Software and Database Development
Software and Database Development
This research seeks to:
- Develop MEGA, a sophisticated, user-friendly tool for comparative analysis of DNA and protein sequences.
- Create a database of functionally important differences in paralogous genes in vertebrates.
- Develop a web resource containing molecular and fossil timescales of vertebrate evolution.
Bioinformatics software tools are traditionally difficult to use, often taking the form of command-line utilities with cryptic file formats. In an effort to counter this trend and to provide biologists with an easy-to-use tool for comparative sequence analysis, Dr. Sudhir Kumar developed Molecular Evolutionary Genetic Analysis (MEGA) in 1993. Now in its third major release, MEGA has become one of the most popular and most highly cited bioinformatics tools available. Designed for exploring and analyzing aligned DNA or protein sequences from an evolutionary perspective, this software package has had more than 25,000 unique downloads to date.
![]()
MEGA 3 is integrated software that facilitates multiple aspects of large-scale, comparative sequence analysis through an intuitive, Graphical User Interface (GUI). It makes useful methods of comparative sequence analysis easily accessible to the scientific community for research and education. It provides several advanced visualization modules for the visual management of sequence data, web-based data mining, phylogenetic tree construction and analysis, distance matrix visualization, and a rich integrated help viewer.
In addition to advanced visualization, MEGA 3 provides a comprehensive repertoire of computational and statistical modules for the analysis of nucleotide and amino acid sequence data. This repertoire includes methods for evolutionary distance estimation that allow for the relaxation of the homogeneity assumption; methods for phylogenetic tree construction such as Unlimited Pair Group Method with Arithmetic Mean (UPGMA), Neighbour-Joining, Minimum Evolution, and Maximum Parsimony; methods for testing the molecular clock hypothesis; methods for studying positive selection and conducting tests of neutrality; and a robust sequence alignment method based on the ClustalW algorithm.
MEGA 3 is written by researchers for researchers and is designed to reduce the amount of time needed for mundane non-technical tasks in data analysis. MEGA3 comes with on-line help showing how to use different aspects of its user interface. Extensive details of statistical and computational methods available in MEGA3 are presented in the book "Molecular Evolution and Phylogenetics" (Nei and Kumar, Oxford University Press, 2000).
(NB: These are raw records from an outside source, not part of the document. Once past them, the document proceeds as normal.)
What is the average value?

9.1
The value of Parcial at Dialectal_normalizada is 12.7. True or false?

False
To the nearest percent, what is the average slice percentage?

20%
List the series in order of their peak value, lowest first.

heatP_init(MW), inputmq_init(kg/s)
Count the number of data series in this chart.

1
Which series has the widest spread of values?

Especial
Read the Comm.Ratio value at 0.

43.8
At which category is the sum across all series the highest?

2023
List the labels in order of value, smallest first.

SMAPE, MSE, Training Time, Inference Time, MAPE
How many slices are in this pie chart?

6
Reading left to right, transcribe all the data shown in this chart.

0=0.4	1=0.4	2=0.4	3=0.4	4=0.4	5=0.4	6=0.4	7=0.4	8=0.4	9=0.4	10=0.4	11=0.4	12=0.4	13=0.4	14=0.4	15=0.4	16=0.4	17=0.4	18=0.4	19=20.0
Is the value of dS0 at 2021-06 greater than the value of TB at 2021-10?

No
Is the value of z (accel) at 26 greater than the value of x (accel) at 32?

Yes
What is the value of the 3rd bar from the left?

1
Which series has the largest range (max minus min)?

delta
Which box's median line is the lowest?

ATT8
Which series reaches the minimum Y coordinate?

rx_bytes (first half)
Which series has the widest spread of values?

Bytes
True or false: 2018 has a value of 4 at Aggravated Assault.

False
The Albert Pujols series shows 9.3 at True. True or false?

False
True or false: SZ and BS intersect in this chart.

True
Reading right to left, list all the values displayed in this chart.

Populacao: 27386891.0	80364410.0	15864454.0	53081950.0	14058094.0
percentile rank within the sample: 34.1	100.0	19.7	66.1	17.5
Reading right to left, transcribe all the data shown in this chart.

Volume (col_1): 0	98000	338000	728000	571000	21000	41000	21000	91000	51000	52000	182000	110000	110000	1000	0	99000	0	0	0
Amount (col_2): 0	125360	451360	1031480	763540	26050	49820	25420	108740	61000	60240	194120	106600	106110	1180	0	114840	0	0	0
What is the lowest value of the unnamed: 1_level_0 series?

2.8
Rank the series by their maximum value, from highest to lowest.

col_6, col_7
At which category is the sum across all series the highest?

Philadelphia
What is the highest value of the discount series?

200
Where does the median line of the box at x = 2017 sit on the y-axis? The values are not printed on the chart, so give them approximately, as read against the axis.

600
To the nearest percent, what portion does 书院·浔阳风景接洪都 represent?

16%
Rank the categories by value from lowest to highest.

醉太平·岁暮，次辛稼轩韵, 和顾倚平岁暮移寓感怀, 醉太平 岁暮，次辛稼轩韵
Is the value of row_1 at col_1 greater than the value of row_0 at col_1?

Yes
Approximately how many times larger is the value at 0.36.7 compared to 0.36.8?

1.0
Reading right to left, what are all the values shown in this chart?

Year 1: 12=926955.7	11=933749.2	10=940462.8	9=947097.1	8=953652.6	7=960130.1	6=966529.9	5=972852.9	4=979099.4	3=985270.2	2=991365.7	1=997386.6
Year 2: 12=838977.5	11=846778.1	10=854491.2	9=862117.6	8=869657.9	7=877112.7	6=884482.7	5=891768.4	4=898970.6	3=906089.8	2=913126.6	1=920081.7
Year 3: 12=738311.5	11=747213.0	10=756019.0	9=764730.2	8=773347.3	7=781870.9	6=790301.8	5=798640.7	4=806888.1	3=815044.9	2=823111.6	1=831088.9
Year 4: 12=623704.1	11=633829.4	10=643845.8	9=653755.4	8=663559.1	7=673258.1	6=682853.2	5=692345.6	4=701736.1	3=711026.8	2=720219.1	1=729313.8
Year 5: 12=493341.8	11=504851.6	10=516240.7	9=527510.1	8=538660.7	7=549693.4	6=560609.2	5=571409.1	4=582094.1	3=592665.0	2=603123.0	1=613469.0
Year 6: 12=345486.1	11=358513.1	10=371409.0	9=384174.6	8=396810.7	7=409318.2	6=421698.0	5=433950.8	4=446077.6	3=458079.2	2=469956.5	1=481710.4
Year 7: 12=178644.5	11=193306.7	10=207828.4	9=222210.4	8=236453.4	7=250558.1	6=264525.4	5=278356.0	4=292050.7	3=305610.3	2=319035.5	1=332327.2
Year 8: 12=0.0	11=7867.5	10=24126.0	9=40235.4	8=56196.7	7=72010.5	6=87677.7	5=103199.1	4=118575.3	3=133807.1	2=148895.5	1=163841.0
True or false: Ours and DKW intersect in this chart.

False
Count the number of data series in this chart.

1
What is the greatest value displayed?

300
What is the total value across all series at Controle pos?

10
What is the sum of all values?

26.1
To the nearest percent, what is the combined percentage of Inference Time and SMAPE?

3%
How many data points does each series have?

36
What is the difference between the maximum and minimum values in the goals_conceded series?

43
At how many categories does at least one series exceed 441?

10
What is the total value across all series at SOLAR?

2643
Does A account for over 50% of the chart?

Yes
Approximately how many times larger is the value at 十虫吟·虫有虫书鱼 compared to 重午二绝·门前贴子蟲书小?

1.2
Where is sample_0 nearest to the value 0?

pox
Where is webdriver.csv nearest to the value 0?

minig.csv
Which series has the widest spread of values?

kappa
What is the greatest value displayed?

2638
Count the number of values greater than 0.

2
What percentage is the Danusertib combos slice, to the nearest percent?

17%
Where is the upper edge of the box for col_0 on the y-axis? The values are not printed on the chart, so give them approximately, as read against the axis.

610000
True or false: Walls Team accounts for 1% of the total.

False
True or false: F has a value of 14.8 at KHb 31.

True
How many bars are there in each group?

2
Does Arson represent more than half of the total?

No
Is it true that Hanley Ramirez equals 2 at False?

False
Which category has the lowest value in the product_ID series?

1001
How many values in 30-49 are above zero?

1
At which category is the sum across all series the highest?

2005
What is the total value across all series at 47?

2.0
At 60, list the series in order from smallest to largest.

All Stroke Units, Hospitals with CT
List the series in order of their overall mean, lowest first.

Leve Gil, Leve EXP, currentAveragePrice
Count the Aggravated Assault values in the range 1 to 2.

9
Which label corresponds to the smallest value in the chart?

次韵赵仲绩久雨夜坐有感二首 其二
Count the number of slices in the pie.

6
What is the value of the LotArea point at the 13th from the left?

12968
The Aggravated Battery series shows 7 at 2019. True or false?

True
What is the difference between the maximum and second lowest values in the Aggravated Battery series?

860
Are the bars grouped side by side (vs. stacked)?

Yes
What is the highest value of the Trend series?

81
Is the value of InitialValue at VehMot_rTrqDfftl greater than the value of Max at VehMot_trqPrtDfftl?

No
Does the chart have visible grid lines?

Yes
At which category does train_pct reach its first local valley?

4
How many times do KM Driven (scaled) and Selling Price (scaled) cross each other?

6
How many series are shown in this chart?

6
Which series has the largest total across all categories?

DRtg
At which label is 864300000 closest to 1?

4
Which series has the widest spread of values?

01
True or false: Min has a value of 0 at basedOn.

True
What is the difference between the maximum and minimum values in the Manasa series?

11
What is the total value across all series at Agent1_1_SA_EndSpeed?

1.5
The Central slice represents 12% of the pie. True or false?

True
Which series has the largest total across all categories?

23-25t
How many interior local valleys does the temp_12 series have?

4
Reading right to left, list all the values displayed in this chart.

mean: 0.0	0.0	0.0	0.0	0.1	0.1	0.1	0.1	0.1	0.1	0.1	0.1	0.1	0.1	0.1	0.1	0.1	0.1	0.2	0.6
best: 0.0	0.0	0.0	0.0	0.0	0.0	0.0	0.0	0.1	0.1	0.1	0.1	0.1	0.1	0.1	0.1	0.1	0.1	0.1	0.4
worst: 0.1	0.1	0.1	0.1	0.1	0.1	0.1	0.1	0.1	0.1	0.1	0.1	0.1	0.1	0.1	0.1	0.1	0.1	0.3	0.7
MEGA 3 is provided to the research community free of charge, and the latest version can be downloaded from the MEGA website (http://www.megasoftware.net).
Researchers at the Center have also recently found a way to mark evolution using molecular timescales. This is the Timescale Website, which provides an intuitive query interface to the Timescale Database, a comprehensive resource for retrieving information on the time of divergence of species.
The query interface allows a person to search for molecular divergence time estimates for a specified pair of taxa. The system is capable of handling common and scientific taxa names and can account for simple spelling mistakes. Upon receiving a valid query for a pair of taxa, the Timescale system determines the most inclusive taxonomic groups for the supplied taxa and displays all available molecular records that detail time estimates between members of these groups. In addition, the Timescale database may be queried by author name with the results of this query containing all molecular time estimates associated with the query author.